Chicago also needs to invest in training so that workers have the skills demanded by advanced manufacturing industries. Mayor Rahm Emanuel recently committed $1.25 million to a new state-of-the-art program at Austin Polytechnic Academy, a college and career prep high school with a focus on manufacturing and engineering. Growth in this sector—with jobs offering wages 16 percent higher than other industries—will have the added benefits of stabilizing communities and supporting bustling retail corridors that attract private investment.

Further, the region must continue to expand its position in markets abroad. Formerly empty rail containers leaving Chicago heading east now haul almost $800 million worth of grain to Singapore, China, Japan, and African markets annually, strengthening connections to new global markets that can boost exports of other products. Chicago’s Plan for Economic Growth and Jobs, developed in collaboration with some of the region’s key business, political, university, and non-profit leaders, recognizes the need to make Chicago a leading exporter. Those efforts should be accelerated.

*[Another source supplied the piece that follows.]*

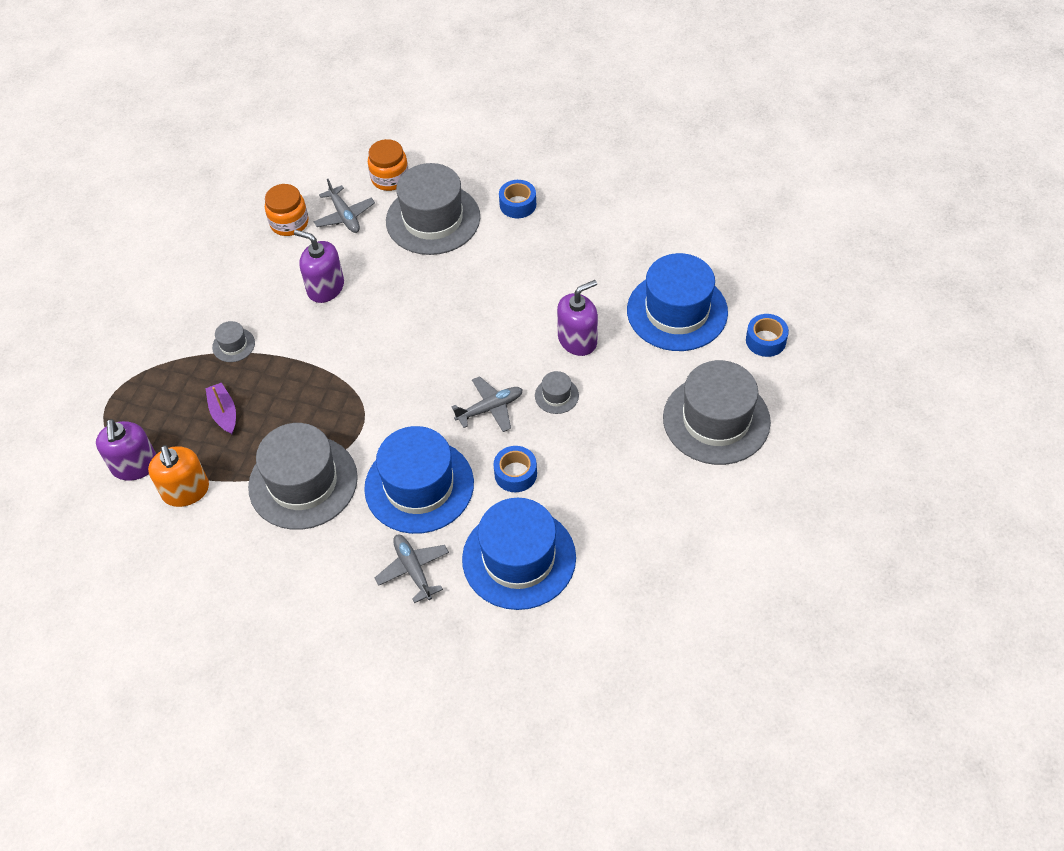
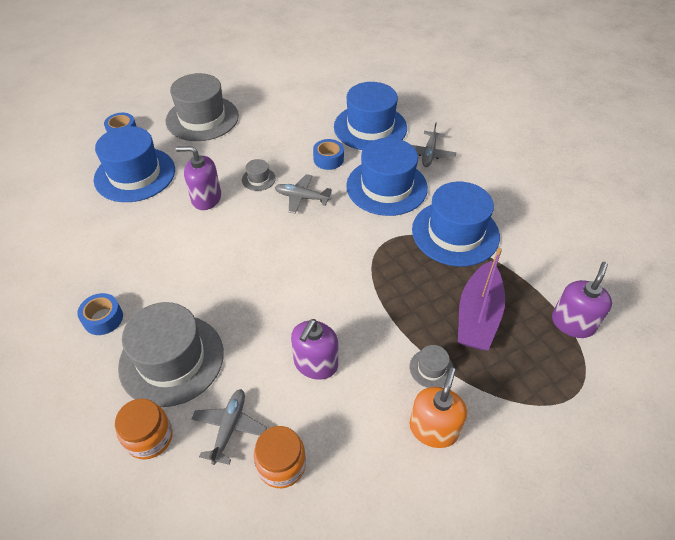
camera: 140 degrees left, 5 degrees down
(186, 491) = (541, 279): orange soap dispenser -> orange soap dispenser (433, 429)
(224, 413) = (478, 316): purple boat -> purple boat, size x1.83
(303, 482) = (455, 233): grey hat -> blue hat
(325, 288) = (315, 363): purple soap dispenser -> purple soap dispenser turned 45 degrees clockwise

In particular, Chicago has an opportunity to create a comprehensive economic partnership with Mexico City that would boost growth in the priority advanced industry sectors. Chicago is home to a large foreign-born Mexican population, and new Brookings’ data shows Chicago already has a $160 million goods trade surplus with Mexico City. The two metros have robust trade in electronics, machinery, chemicals, motor vehicles and a significant trade surplus in metals and plastics. Chicago’s existing export plans line up well with these existing trade patterns and will be explored further at a Global Cities Initiative convening in Mexico City next week focusing on North American trade.

To continue growing the metropolitan economy, it is essential that Chicago build from these strengths and continue to make strategic investments in its freight assets and advanced industries, while strengthening its trading relationships abroad. Fortunately, the new Brookings analyses show that there is a lot to build on.